ARCHIVED: Nonessential Baggage Request, Capt. Wilhelmina Lucas, March 13, 2041

ARCHIVED: Providence Intracrew Messaging Service Conversation — Capt. Wilhelmina Lucas and Travis Onyango, March 13, 2041

Wilhelmina Lucas

Trav did you code this infernal baggage request form

Travis Onyango

I did! What's the issue, Cap?

Wilhelmina Lucas

I need you to manually approve my stupid request

Travis Onyango

What went wrong exactly? I know some folks have reported problems at the input level

Wilhelmina Lucas

Just look at the transcript

Travis Onyango

[... ]

ah

Okay yes I'll get that approved right away Cap

Sorry

***

I don't get a wink of sleep that night. Not that I've ever slept particularly well in the Other Place. Not that my body seems to have any physical needs here at all. But that night, I feel particularly awake in a way I haven't in what should have been twenty years.

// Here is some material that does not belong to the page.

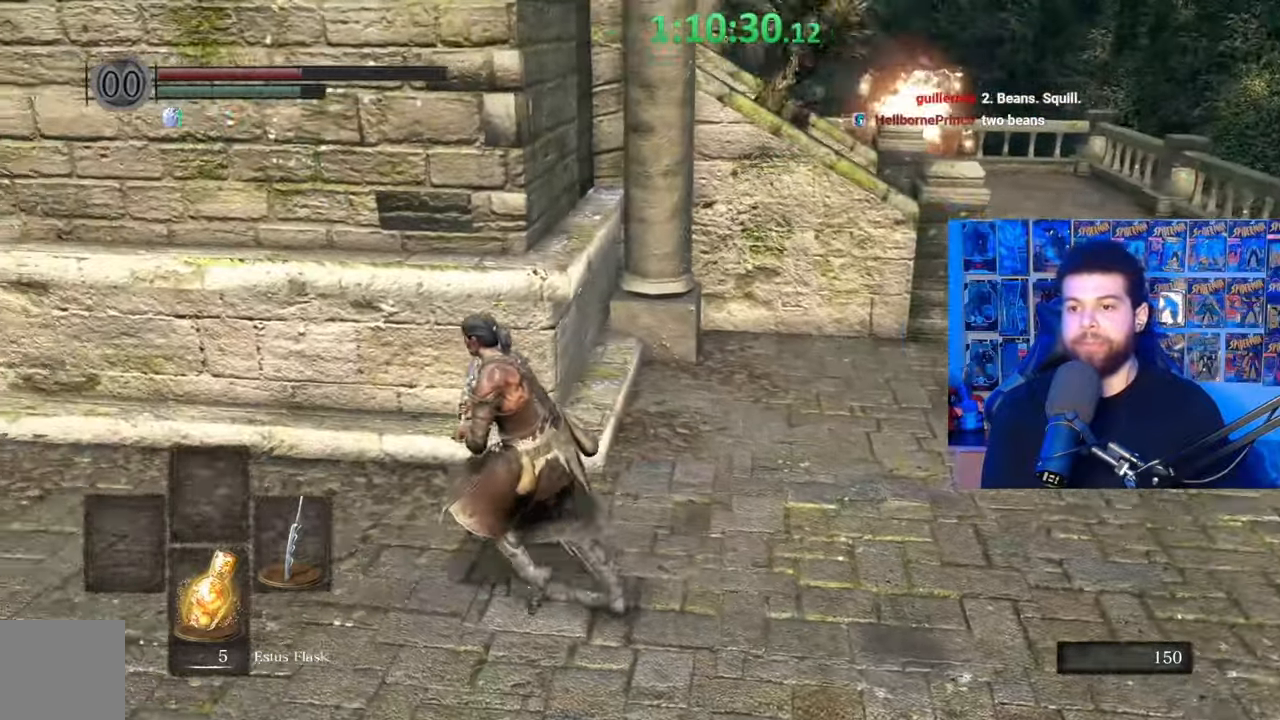
{"buttons": ["X"], "left_stick": "left", "right_stick": "center", "events": [[400, "right_stick", "center"], [500, "X", "down"]]}
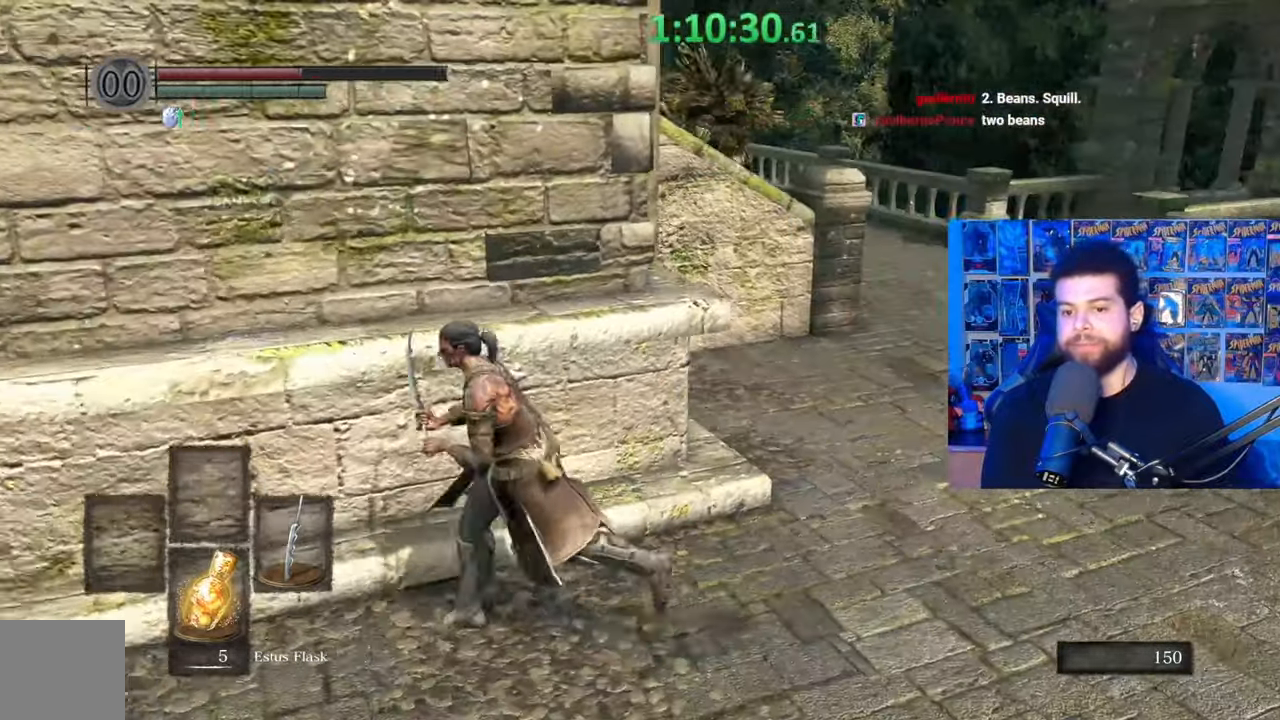
{"buttons": [], "left_stick": "center", "right_stick": "center", "events": [[50, "left_stick", "center"], [117, "X", "up"], [300, "right_stick", "right"], [417, "right_stick", "center"]]}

I need to help her. I need to save her. I need to do everything I can, even if the Other Place explodes me into molecules for the crime of it.

I just don't know how.

I pace back and forth for hours, knowing Eli can hear me in the next room, not caring. My footsteps become a second-nature rhythm, just an ambient ebb and flow like the gentle heartbeat of the ocean. And, right when the heartbeat becomes indistinguishable from my own, I slip away back to the universe. Back to her.

***

Cleo woke up in the med bay feeling like her head had been pressed through a pasta machine and boiled to a nice al dente. But the first thing she saw was Billie, leaning against the wall by her bed and watching her with tired eyes, so it wasn't all bad.

"Cleo." Billie bent down to her eye level. "Are you—are you alright, do you need anything, should I get Ros—"

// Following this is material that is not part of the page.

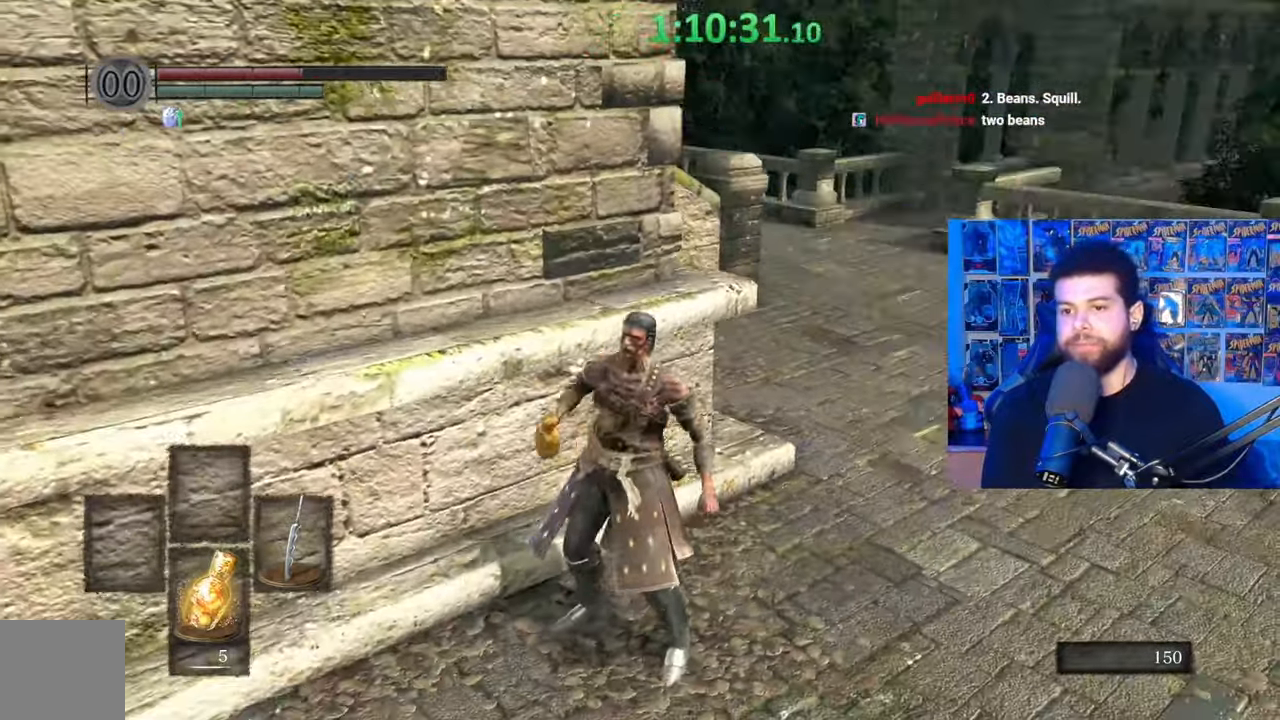
{"buttons": [], "left_stick": "center", "right_stick": "center", "events": []}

"'m fine, Billie," Cleo mumbled, even though she wasn't, not really. Anything to get the gasping panic out from between Billie's words. "My head just hurts."

Billie reached out like she was going to touch Cleo's face. But this time, she didn't draw back, letting her fingers hover like Cleo was a butterfly that would flutter away if spooked. Cleo held her breath, almost forgetting, almost leaning into Billie's not-touch. But then she remembered, and stopped herself. And she remembered other things too, like what had gotten her into this bed, and what was waiting, and what she had to do.

"Where are the others?"

Billie dropped her hand, and Cleo could practically hear it when her jaw clenched tight. "Off working out a plan for how to deal with Kris when we arrive at Proxima B. They want to enter the planet's orbit and then maybe send a select team down to—"

"I should go help them."

"No." The force in Billie's voice was enough to push Cleo back against her pillows. "You need to rest. And also have as little to do with Kris as possible."

Cleo crossed her arms. "What, so you want me to let my friends face him down by themselves? No chance, Billie. He said I—I have something he wants, or something, and I need to make sure I don't let him get it."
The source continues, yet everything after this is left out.